++++ EXTRACT TO READ

Fortunately, it is almost immediately modified by what we find in the "second" creation story of the next chapter. This time round, Adam (the primordial man, ie all of us) is to be Eden’s gardener, tilling and tending it (2:15). This is an improvement on mastery, but at the end of the day it is still stewardship, and the stewardship model is still one that places humans at the top of the heap. Blessed or cursed with capacities that enable us to have a meta-awareness of the whole, we have, biblically-speaking, been given the job of nature-manager.
Rabbinic tradition takes this concept further. The Talmud requires respect for animals in particular and nature in general, and insists that we safeguard their continued existence. Yet, as humans, we have the right to make use of them and to put our own needs first. The very staples of Jewish environmental ethics (prevention of cruelty to animals and the injunction to not destroy or waste) spring from human/nature relationships, not nature/nature ones. They deal with domesticated nature, not the wild world. Like the tree falling unobserved in the forest, the other-than-human world seems not to exist if the human has nothing to do with it.

++++++++

(TASKS FOR THIS EXERCISE)
#1 List every hyphenated word or phrase in the passage on Jewish environmental ethics.
#2 Rewrite the passage on Jewish environmental ethics, swapping "safeguard" for "protect", beginning at the words "Rabbinic tradition takes" and stopping after "do with it.".
#3 In the passage on Jewish environmental ethics, what job is Adam given in the "second" creation story?
The material that comes next is separate from the passage above.

++++ ITEMS

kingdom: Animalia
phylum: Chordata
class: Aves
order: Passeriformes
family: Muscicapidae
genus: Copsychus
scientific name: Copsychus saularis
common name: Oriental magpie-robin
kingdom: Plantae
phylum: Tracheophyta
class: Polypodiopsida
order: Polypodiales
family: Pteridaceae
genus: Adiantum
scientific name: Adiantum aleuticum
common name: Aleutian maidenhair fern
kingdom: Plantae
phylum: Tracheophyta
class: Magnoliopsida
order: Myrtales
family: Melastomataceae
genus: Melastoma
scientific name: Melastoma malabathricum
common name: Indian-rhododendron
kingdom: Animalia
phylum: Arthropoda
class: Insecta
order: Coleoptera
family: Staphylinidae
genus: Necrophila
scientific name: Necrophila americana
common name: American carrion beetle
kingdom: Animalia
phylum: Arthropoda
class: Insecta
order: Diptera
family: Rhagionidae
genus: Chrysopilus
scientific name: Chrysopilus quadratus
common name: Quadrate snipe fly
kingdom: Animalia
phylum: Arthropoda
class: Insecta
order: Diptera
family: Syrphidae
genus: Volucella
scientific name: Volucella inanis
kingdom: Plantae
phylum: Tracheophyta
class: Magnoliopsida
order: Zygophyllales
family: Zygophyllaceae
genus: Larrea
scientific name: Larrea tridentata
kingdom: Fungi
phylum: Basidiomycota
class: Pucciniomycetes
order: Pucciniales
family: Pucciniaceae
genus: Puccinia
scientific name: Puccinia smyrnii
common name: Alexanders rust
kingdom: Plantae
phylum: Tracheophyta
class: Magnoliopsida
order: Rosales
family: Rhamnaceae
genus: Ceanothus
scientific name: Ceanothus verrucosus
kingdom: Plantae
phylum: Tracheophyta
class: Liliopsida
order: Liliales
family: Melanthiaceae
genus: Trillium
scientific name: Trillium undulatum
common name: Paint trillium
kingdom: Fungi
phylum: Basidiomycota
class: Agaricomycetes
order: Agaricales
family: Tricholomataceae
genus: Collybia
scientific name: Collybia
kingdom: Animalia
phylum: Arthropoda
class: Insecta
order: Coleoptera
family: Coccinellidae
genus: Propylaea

++++++++

(OUTPUTS IN ORDER)
#1 meta-awareness, biblically-speaking, nature-manager, other-than-human

#2
Rabbinic tradition takes this concept further. The Talmud requires respect for animals in particular and nature in general, and insists that we protect their continued existence. Yet, as humans, we have the right to make use of them and to put our own needs first. The very staples of Jewish environmental ethics (prevention of cruelty to animals and the injunction to not destroy or waste) spring from human/nature relationships, not nature/nature ones. They deal with domesticated nature, not the wild world. Like the tree falling unobserved in the forest, the other-than-human world seems not to exist if the human has nothing to do with it.

#3 Adam is to be Eden's gardener, tilling and tending it.